Erlang (is great but) is still much closer to the static-location (Actors) paradigm than what I’m aspiring for. For example, if you have stateful calculations, they are typically implemented as isolated (static-location) loops that aren’t textually co-located with the message senders.
As a programmer, I hope that your answer continues to abstract away the problems of concurrency from me, the way that CPU designers have managed, so that I can still think sequentially except when I need to. (And as a senior engineer, you need to — developing reliable concurrent systems is like pilots landing planes in bad weather, part of the job.)
I was doing some Java code recently after spending a decade in async code and boy that first few minutes was like jumping into a cold pool. Took me a moment to switch gears back to everything is blocking and that function just takes 500ms sometimes, waiting for IO.
Flo lead-author here! This is spot on :) Flo aims to be a bit less opinionated than Timely in how the runtime should behave, so in particular we don't support the type of "time-traveling" computation that Timely needs when you have iterative computations on datasets with retractions.
This is also one of the core differences of Timely compared to DBSP, which uses a flat representation (z-sets) to store retractions rather than using versioned elements. This allows retractions to be propagated as just negative item counts which fits into the Flo model (and therefore Hydro).

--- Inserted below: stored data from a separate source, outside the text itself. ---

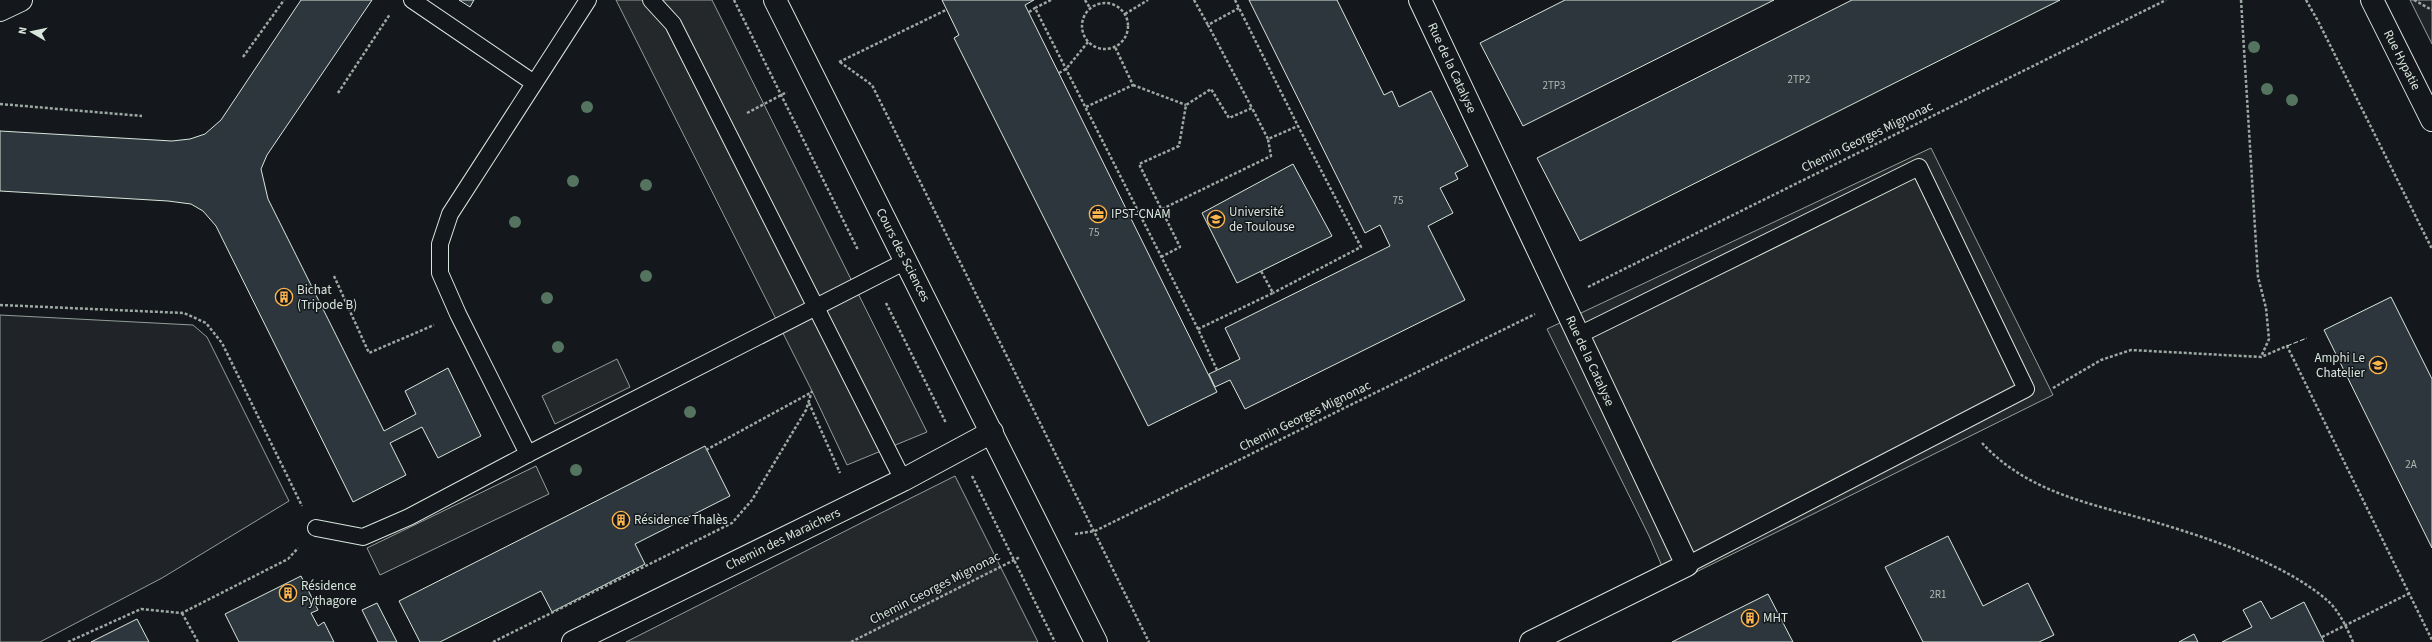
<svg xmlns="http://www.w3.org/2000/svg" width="2432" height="642" viewBox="0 0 2432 642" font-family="'Source Sans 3',sans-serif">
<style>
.green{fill:#202428;stroke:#939e99}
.parking{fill:#24282b;stroke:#939e99}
.building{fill:#2c363c;stroke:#d8e6dc}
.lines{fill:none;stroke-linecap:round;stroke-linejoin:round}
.lane-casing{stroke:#d8e6dc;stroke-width:18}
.street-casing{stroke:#d8e6dc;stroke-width:24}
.secondary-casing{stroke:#d8e6dc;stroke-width:24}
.path{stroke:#9da8a2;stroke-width:2.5;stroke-dasharray:3 2;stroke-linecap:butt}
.lane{stroke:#14181c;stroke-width:16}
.street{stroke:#14181c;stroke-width:22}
.secondary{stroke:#14181c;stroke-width:22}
.fence{stroke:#d8e6dc;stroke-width:1;stroke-dasharray:5 2;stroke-linecap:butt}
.tree{fill:#55745f}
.labels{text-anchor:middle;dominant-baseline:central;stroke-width:3;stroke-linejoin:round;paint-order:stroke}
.number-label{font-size:11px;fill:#adbab4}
.street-label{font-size:13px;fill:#d8e6dc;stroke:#14181c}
.poi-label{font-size:13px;fill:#d8e6dc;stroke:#14181c;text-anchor:start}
</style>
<rect width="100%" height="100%" fill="#14181c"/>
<!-- green -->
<g class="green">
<path d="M2410 0H2432V44Z"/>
<path d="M0 315 193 325 207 337 289 501 162 578 40 642H0Z"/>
</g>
<!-- parking -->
<g class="parking">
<path d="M616 0H712L927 432 847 465 812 391Z"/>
<path d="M1931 148 2053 395 1670 585 1649 536 1547 329Z"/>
<path d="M617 359 630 387 555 424 542 396Z"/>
<path d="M536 466 549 494 380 575 367 548Z"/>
<path d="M955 476 1038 642H626L867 520Z"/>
</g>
<!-- building -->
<g class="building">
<path d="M301 0H372L267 155 261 169 268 199 384 431 416 414 405 391 448 368 481 436 438 458 422 427 390 443 406 475 353 502 216 226 203 211 191 204 168 201 0 191V131L172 141 190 139 205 134 221 120Z"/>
<path d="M459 0H474L470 7Z"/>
<path d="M942 0H1034L1025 5 1217 392 1148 426 954 38 959 35Z"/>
<path d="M1249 0H1337L1384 95 1392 91 1399 107 1431 91 1468 166 1455 173 1458 179 1440 188 1453 213 1428 226 1465 300 1245 409 1230 380 1215 387 1209 374 1240 359 1225 328 1390 246 1380 225 1365 233Z"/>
<path d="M1565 0H1774L1523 126 1480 43Z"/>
<path d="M1852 0H2060L1580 241 1537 158Z"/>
<path d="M1293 164 1332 236 1237 283 1202 213Z"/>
<path d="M2391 297 2432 379V548L2324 330Z"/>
<path d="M705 446 730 496 635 544 645 564 552 612 541 591 440 642H420L399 601Z"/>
<path d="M1948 536 1983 606 2028 583 2054 635 2039 642H1923L1885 567Z"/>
<path d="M301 576 318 610 311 613 318 626 324 622 334 642H239L225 614Z"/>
<path d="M1768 594 1793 642H1672Z"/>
<path d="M2261 601 2271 619 2304 602 2324 642H2222L2252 627 2243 610Z"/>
<path d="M377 603 397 642H378L362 610Z"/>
<path d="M137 619 149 642H91Z"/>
<path d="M2194 634 2198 642H2179Z"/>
</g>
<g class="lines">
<defs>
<g id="lane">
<path d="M412 0 534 83"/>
<path d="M651 0 673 24 903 480"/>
<path d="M1577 336 1919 167 2026 389 1687 565"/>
<path d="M528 454 458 314 440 273V244L450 214 588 0"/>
<path d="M316 528 363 537 409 517 528 454 906 261"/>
</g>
<g id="street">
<path d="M775 0 1096 642"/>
<path d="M1420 0 1687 565 1531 642"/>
<path d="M2372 0 2432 120"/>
<path d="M573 642 903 480 992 432"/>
</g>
<path id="secondary" d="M0 10 21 0"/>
</defs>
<!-- lane casing -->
<use href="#lane" class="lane-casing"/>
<!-- street casing -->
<use href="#street" class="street-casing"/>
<!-- secondary casing -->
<use href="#secondary" class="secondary-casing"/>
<!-- path -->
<g class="path">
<path d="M734 0 858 250"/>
<path d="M1051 0 1035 8 1198 329"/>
<path d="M1085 0 1090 8"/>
<path d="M1194 0 1208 25"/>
<path d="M1235 0 1298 126"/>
<path d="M2241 0 2258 277 2266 308 2269 339 2261 357"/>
<path d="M2306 0 2318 21 2432 249"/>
<path d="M2414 0 2432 10"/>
<circle cx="1105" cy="26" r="23"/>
<path d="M1239 8 1208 25 1252 108"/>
<path d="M1029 12 1035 8"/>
<path d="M1125 14 1148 0"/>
<path d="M243 57 284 0"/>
<path d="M839 62 946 10"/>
<path d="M840 62 872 85 1149 642"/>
<path d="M1059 73 1066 69 1088 42"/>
<path d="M1133 85 1186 105"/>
<path d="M338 93 390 14"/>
<path d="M0 104 142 116"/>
<path d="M1086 107 1133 85 1115 47"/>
<path d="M747 113 787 92"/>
<path d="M1162 209 1271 156 1268 139"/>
<path d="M1161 257 1180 247 1139 164 1179 146 1186 105 1211 89 1229 118 1252 108 1268 139 1298 126 1361 247 1273 293"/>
<path d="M334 276 369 353 434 325"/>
<path d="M1588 287 2166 0"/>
<path d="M886 303 946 423"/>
<path d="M0 305 184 313 206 323 222 343 302 506"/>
<path d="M1217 370 1198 329 1273 293 1261 271"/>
<path d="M2053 388 2101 360 2131 350 2261 357 2287 346 2432 640"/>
<path d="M809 403 840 473"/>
<path d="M1982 443C2029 494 2094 504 2158 523 2211 539 2286 564 2328 601 2339 611 2347 628 2353 642"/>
<path d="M706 450 812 392"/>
<path d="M972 476 1055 642"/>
<path d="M1075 534 1095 531 1535 314"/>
<path d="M182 613 198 642"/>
<path d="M2322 637 2410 593"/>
<path d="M68 642 141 609 182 613 288 559 298 548"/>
<path d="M493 642 732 523 752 500 806 410 812 391"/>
<path d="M851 642 1020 557"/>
</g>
<!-- lane -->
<use href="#lane" class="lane"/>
<!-- street -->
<use href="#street" class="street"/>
<!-- secondary -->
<use href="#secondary" class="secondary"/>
<!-- fence -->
<path class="fence" d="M2287 346 2307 338"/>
</g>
<!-- trees -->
<g class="tree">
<circle cx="2254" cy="47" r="6"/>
<circle cx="2267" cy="89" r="6"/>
<circle cx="2292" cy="100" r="6"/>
<circle cx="587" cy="107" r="6"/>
<circle cx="573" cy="181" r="6"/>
<circle cx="646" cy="185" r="6"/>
<circle cx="515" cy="222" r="6"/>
<circle cx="646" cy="276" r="6"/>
<circle cx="547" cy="298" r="6"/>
<circle cx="558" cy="347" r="6"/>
<circle cx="690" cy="412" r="6"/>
<circle cx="576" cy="470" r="6"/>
</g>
<!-- icons -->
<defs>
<symbol id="office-ring" viewBox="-11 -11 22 22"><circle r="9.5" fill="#14181c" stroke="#ffb74d" stroke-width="1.5"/><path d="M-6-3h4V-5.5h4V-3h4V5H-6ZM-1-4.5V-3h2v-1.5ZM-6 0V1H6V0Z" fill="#ffb74d"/></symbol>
<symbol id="university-ring" viewBox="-11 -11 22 22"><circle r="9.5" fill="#14181c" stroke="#ffb74d" stroke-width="1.5"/><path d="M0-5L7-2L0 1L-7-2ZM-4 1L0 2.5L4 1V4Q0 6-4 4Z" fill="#ffb74d"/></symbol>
<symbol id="building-ring" viewBox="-11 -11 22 22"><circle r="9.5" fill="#14181c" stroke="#ffb74d" stroke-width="1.5"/><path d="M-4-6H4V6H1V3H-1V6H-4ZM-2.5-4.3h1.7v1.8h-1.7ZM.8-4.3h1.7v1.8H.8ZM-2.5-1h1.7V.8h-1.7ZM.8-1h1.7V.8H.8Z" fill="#ffb74d"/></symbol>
</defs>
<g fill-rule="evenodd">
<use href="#office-ring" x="1088" y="204" width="20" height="20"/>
<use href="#university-ring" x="1206" y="209" width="20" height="20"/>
<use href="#building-ring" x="274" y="287" width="20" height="20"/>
<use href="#university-ring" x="2368" y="355" width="20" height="20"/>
<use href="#building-ring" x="611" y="510" width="20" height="20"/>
<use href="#building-ring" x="278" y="583" width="20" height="20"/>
<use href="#building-ring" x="1740" y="608" width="20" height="20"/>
</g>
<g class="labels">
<!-- number labels -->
<g class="number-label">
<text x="1799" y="79">2TP2</text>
<text x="1554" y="85">2TP3</text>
<text x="1398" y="200">75</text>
<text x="1094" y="232">75</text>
<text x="2411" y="464">2A</text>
<text x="1938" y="594">2R1</text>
</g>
<!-- street labels -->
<g class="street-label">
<text transform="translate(2402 60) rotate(63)">Rue Hypatie</text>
<text transform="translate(1452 68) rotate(65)">Rue de la Catalyse</text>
<text transform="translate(1867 137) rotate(-26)">Chemin Georges Mignonac</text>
<text transform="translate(903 255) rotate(63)">Cours des Sciences</text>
<text transform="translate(1590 361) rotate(65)">Rue de la Catalyse</text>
<text transform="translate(1305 416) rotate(-26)">Chemin Georges Mignonac</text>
<text transform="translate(783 539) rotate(-26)">Chemin des Maraichers</text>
<text transform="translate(935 588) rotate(-27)">Chemin Georges Mignonac</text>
</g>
<!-- poi labels -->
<g class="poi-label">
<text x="1229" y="212">Université<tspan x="1229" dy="15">de Toulouse</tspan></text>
<text x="1111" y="214">IPST-CNAM</text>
<text x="297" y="290">Bichat<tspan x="297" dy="15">(Tripode B)</tspan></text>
<text x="2365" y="358" text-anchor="end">Amphi Le<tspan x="2365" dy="15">Chatelier</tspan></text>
<text x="634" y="520">Résidence Thalès</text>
<text x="301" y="586">Résidence<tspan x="301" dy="15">Pythagore</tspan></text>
<text x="1763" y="618">MHT</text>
</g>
</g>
<!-- north arrow -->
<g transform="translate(32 32) rotate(279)" stroke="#14181c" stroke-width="3" paint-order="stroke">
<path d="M0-3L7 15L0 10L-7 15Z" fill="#d8e6dc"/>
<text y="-6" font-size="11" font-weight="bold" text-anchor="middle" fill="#d8e6dc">N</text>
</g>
</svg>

Currently, Hydro is focused on networked applications, where most parallelism is across machines rather than within them. So there is some extra overhead if you want single-machine parallelism. It's something we definitely want to address in the future, via shared memory as you mentioned.
At POPL 2025 (last week!), an undergraduate working on Hydro presented a compiler that automatically compiles blocks of async-await code into Hydro dataflow. You can check out that (WIP, undocumented) compiler here: https://github.com/hydro-project/HydraulicLift
These code examples aren't fully documented yet (which is why we've not linked them in the documentation), but you can take a look at a (more-real) implementation of Paxos here: https://github.com/hydro-project/hydro/blob/main/hydro_test/.... We're also working on building more complex applications like a key-value store.
Hi, I'm one of the PhD students leading the work on Hydro!
DFIR is more of a middle-layer DSL that allows us (the high-level language developers) to re-structure your Rust code to make it more amenable to low-level optimizations like vectorization. Because DFIR operators (like map, filter, etc.) take in Rust closures, we can pass those through all the way from the high-level language to the final Rust binaries. So as a user, you never interact with DFIR.
PyO3 is the library that enables Python <-> Rust bindings, Maturin is a build tool for packaging PyO3 Rust libraries (which export Python APIs) as Python packages!
Not yet, but this is something I've been investigating. The general plan is to have safe Rust bindings to the underlying Tree Sitter APIs used by custom scanners, and then have the Rust Sitter proc macro expose a Rust scanner as an `extern` function that the Tree Sitter runtime can call back to.